Le gouvernement Graham avait commencé
à faire des recherches un peu partout à travers la province. Les
recherches en question consistaient à creuser des trous un peu
partout sur les lots de terre de propriétaires. Ces recherches
étaient faites sans aucun égard pour la santé des gens habitant aux
alentours, ou pour la terre sur laquelle vivaient les citoyens. Mais
rien n'était fait en vue d'obtenir un moratoire sur le prospection
d'uranium.
Après avoir appris que le terrain
d'une des membres du Comité avait été affecté, nous décidâmes
d'agir au plus vite contre cette menace grandissante. Le Comité
commença par écrire plusieurs articles dans le journal de l'école,
L'Papier, en vue de sensibiliser la population étudiante envers ce
qui se passait dans le comté et tout à travers de la province. Bien
que cela attira un nombre surprenant de nouveaux-venus prêts à aider
avec cette campagne, cela était loin d'être assez.

Plusieurs lettres furent envoyées aux
quotidiens Times & Transcript et à L'Acadie Nouvelle. Cela fit
quelques remous de plus, mais les étudiants impliqués se demandaient
bien ce qu'ils pourraient faire afin de faire un effet plus grand, et
à l'échelle de la province. C'est alors que nous vint l'idée
d'écrire une lettre et de l'envoyer à tous les membres de la
législature provinciale. Nous écrivîmes la lettre, et puis,
quelqu'un eut la bonne idée de faire signer autant d'autres groupes
environnementaux jeunesse que possible.
À travers du Groupe Action Jeunesse,
six autres groupes de jeunes, de tout à travers la province,
rajoutèrent leur voix à la nôtre dans un effort pour protéger
notre futur, ainsi que celui de nos enfants et des leurs. Notre but
avait été, dès le départ, d'essayer d'obtenir un moratoire sur le
minage et la prospection d'uranium au Nouveau-Brunswick comme l'ont
fait nos voisins en Nouvelle-Écosse. Nous trouvions cela important
pour plusieurs raisons, dont le fait que nous ne trouvions pas cela
juste que des compagnies venues de loin puissent se battre pour nos
terres, les contaminer, puis partir en disant que cela n'était pas
leur problème.
Un communiqué de presse fut envoyé
aux companies majeures de média tout à travers la provine afin de
les avertir de l'action prise. À peine quelques jours après, le
comité fut assailli de représentants qui demandaient rien de plus
que d'en apprendre un peu plus à ce sujet. Les membres du Comité
furent interviewés par radio et par télévision. Ces interviews
étaient diffusées tout à travers la province, ce qui donna bien
plus de visibilité à cette campagne, qui ne cessait d'en gagner, que
ce soit avec les affiches disans "NON AUX MINES D'URANIUM"
ou par bouche-à-oreille.
Les réponses à la lettre
commençaient à nous arriver. La majorité étaient, ce qui fut une
surprise assez grande, de la part de membres du parti conservateur
provincial, qui était - et qui est encore - l'opposition officielle
à l'échelle provinciale. Le nombre de réponses reçues était si
petit que nous avons décidé qu'il nous fallait trouver quelque chose
de plus à faire. Une ou deux semaine passèrent, et puis nous
décidâmes qu'il fallait tenter le tout pour le tout.

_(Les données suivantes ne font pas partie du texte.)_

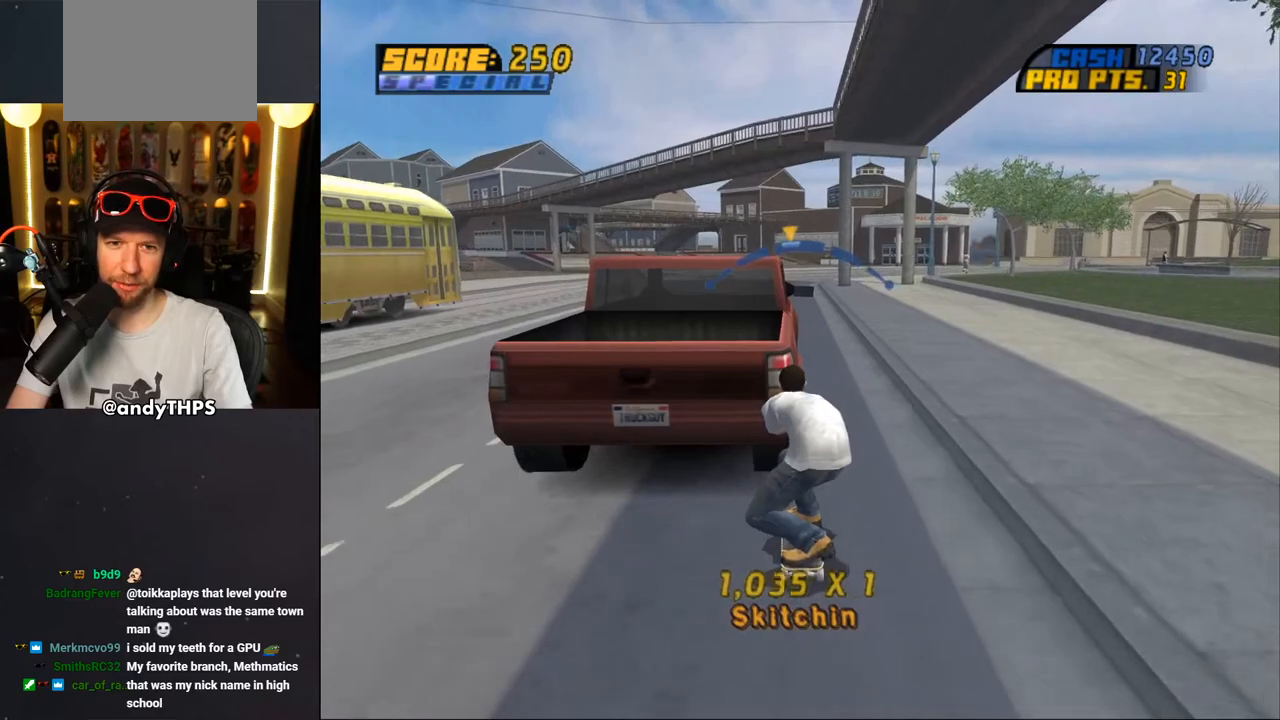
{"buttons": ["CROSS"], "left_stick": "center", "right_stick": "center", "events": [[100, "DPAD_LEFT", "down"], [183, "DPAD_LEFT", "up"]]}
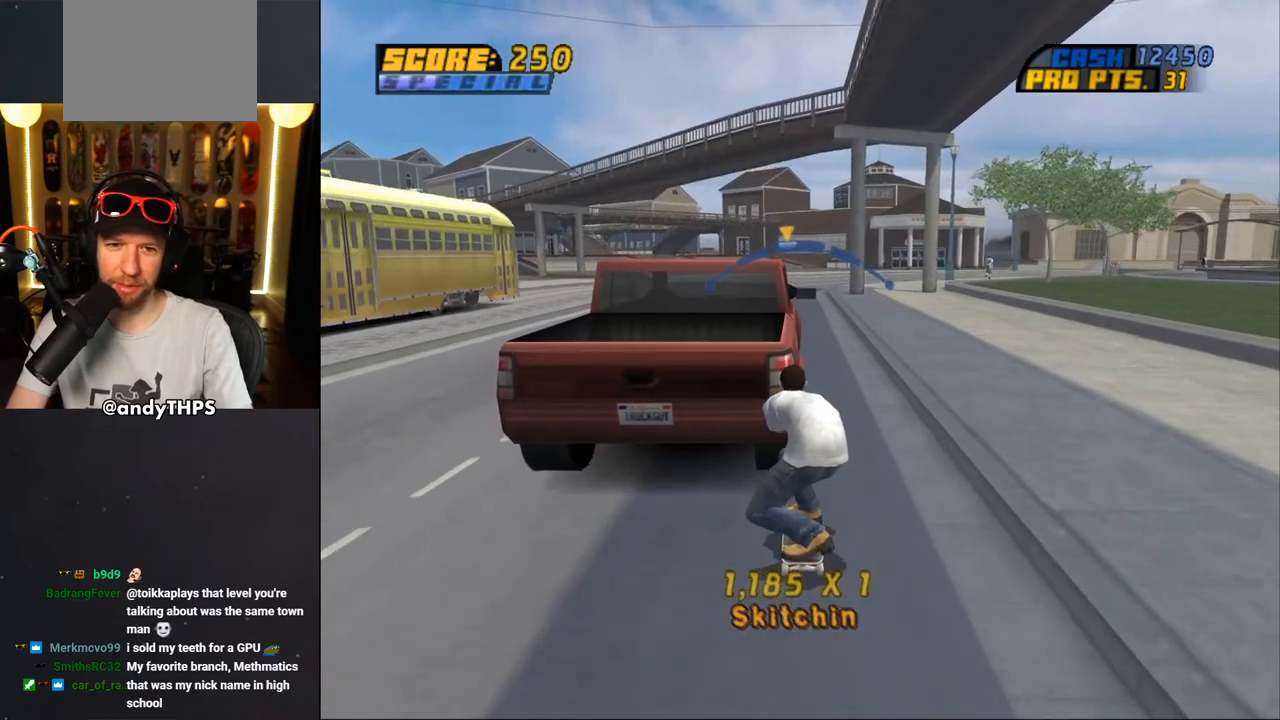
{"buttons": ["CROSS"], "left_stick": "center", "right_stick": "center", "events": [[100, "DPAD_RIGHT", "down"], [183, "DPAD_RIGHT", "up"]]}
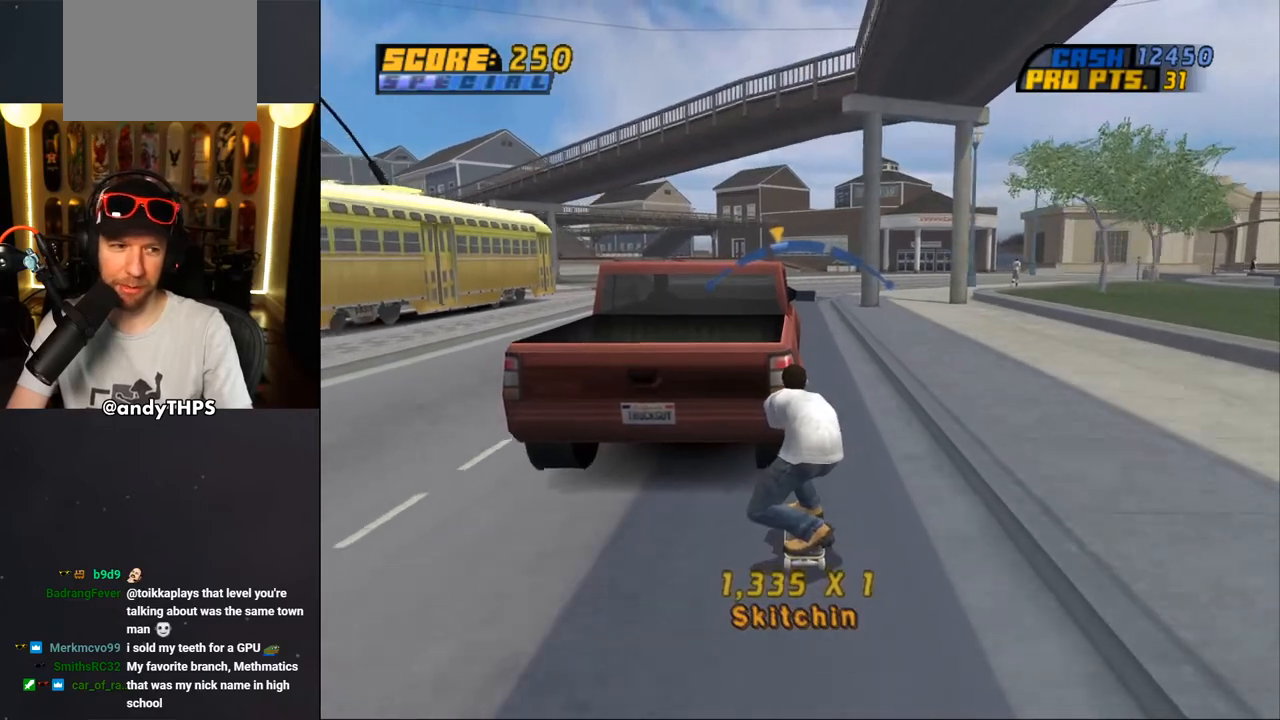
{"buttons": ["CROSS"], "left_stick": "center", "right_stick": "center", "events": []}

L'idée de faire une démonstration ne
nous serait jamais venue si nous ne savions pas à quel point toute
l'école s'intéressait à cette campagne. Contrairement à la
majorité des campagnes, dont les gens ne se préoccupent pas car ils
ne se passent pas dans leur arrière-cour, le problème de l'uranium
affectait tout le monde. Que ce soit un prospecteur qui était venu
chez eux, chez un ami, une tante, un cousin, etc., dans les
communautés très proches du Nouveau-Brunswick, tout le monde était
au courant. Les companies de prospection prenaient des échantillons
là où elles voulaient, ne se préoccupant de rien autour d'elles.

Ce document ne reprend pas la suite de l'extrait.